En l’espèce, d’un point de vu économique la nécessité d’avoir recours à un engin


élévateur entraine inévitablement un changement des circonstances économiques qui
sont sans aucun doute un élément déterminent du consentement de la société de part
son but lucratif. Les juges du quai de l’horloge font donc prévaloir la temporalité de
l’application du texte législatif au détriment de sa pertinence et du respect du
consentement des parties.

De plus, le fait que le contrat soit un acte de prévision devant de ce fait répondre à une
exigence de sécurité juridique n’a pas empêché les critiques doctrinales du principe
de survie de la loi ancienne consacré par cet arrêt.. Malgré le fait que la Cour de
cassation se place du même coté que le législateur, certains auteurs ont critiqué cette
conception de l’application du droit dans le temps. C’est par exemple le cas du
professeur de droit Daniel Mainguy qui préconise une application immédiate de la loi
nouvelle au contrat conclu avant la réforme. Pour ce dernier cela éviterais au contrat
qui ont des effets sur le long terme de se retrouver sous l’empire d’un droit archaïque
qui, au vu des faits d’espèces peut avoir de lourdes conséquences économiques.

Par exemple entre 2 entreprises de maintenance, celle qui a passé bon nombres de
contrat avant 2016 aura beaucoup plus de mal pour ne pas dire l’impossibilité de
renégocier ses contrats en cas d’imprévision alors qu’une entreprise récente dont la
majorité des contrats ont été passé après 2016 aura la possibilité de demander un
rééquilibrage du contrat pour imprévision sur le fondement de l’article 1195 du code
civil. Ainsi cela entrainera une concurrence déloyal en plus d’ une remise en cause du
principe d’égalité devant la loi.

Malgré ces critiques sur la pertinence de l’application de la loi ancienne au contrat


conclu avant 2016, la position de la cour est compréhensible car en réalité elle se
retrouve bloquée entre deux volontés opposées du législateur:
D’un coté le législateur veut protéger la partie faible au contrat, ici l’entreprise, qui
grâce à 1195 peut demander au juge de rééquilibrer le contrat alors que de l’autre, il
prévoit expressément le principe de survie de la loi ancienne en matière contractuelle
par la loi du 20 Avril 2018. La cour n’a donc décidé ici que de faire prévaloir la
volonté explicite du législateur sur sa volonté implicite.

Enfin, la rédaction de l’attendu de la cour de cassation laisse à penser que il ne s’agit


pas d’un arrêt principe mais bien d’une solution propre au cas d’espèce posé par les
juges du fond.

Enregistrements:
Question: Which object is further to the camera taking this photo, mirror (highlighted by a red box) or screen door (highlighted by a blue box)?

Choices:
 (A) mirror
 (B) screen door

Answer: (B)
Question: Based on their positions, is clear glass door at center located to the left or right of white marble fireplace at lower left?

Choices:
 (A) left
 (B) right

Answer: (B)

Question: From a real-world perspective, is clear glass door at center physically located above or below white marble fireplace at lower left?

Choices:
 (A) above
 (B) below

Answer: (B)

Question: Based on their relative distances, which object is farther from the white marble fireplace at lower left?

--

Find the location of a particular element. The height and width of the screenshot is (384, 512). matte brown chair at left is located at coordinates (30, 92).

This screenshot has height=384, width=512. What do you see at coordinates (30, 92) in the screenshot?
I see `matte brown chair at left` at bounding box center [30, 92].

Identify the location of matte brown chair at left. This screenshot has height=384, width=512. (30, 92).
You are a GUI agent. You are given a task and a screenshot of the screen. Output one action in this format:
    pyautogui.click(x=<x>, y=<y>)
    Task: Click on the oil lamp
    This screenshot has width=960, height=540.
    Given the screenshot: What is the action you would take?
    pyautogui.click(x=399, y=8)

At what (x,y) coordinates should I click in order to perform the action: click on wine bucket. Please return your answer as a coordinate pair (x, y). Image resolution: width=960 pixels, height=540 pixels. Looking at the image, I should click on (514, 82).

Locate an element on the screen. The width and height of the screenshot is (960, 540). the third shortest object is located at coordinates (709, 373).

Explorer le contenu:
(1) D'après le texte fourni, quelle loi prévoit expressément le principe de survie de la loi ancienne en matière contractuelle ?
(2) Selon le texte fourni, pourquoi la position de la cour est-elle compréhensible malgré les critiques ? Répondez en une à trois phrases.
(3) Relevez dans le texte fourni toutes les expressions distinctes qui désignent un juge ou une juridiction.

Réponses dans l'ordre:
(1) La loi du 20 avril 2018.

(2) La cour est prise entre deux volontés opposées du législateur : protéger la partie faible, qui peut demander au juge de rééquilibrer le contrat grâce à l'article 1195, et maintenir expressément la loi ancienne en matière contractuelle par la loi du 20 avril 2018. Elle a donc fait prévaloir la volonté explicite du législateur sur sa volonté implicite.

(3)
- « juges du quai de l'horloge »
- « Cour de cassation »
- « cour »
- « juge »
- « juges du fond »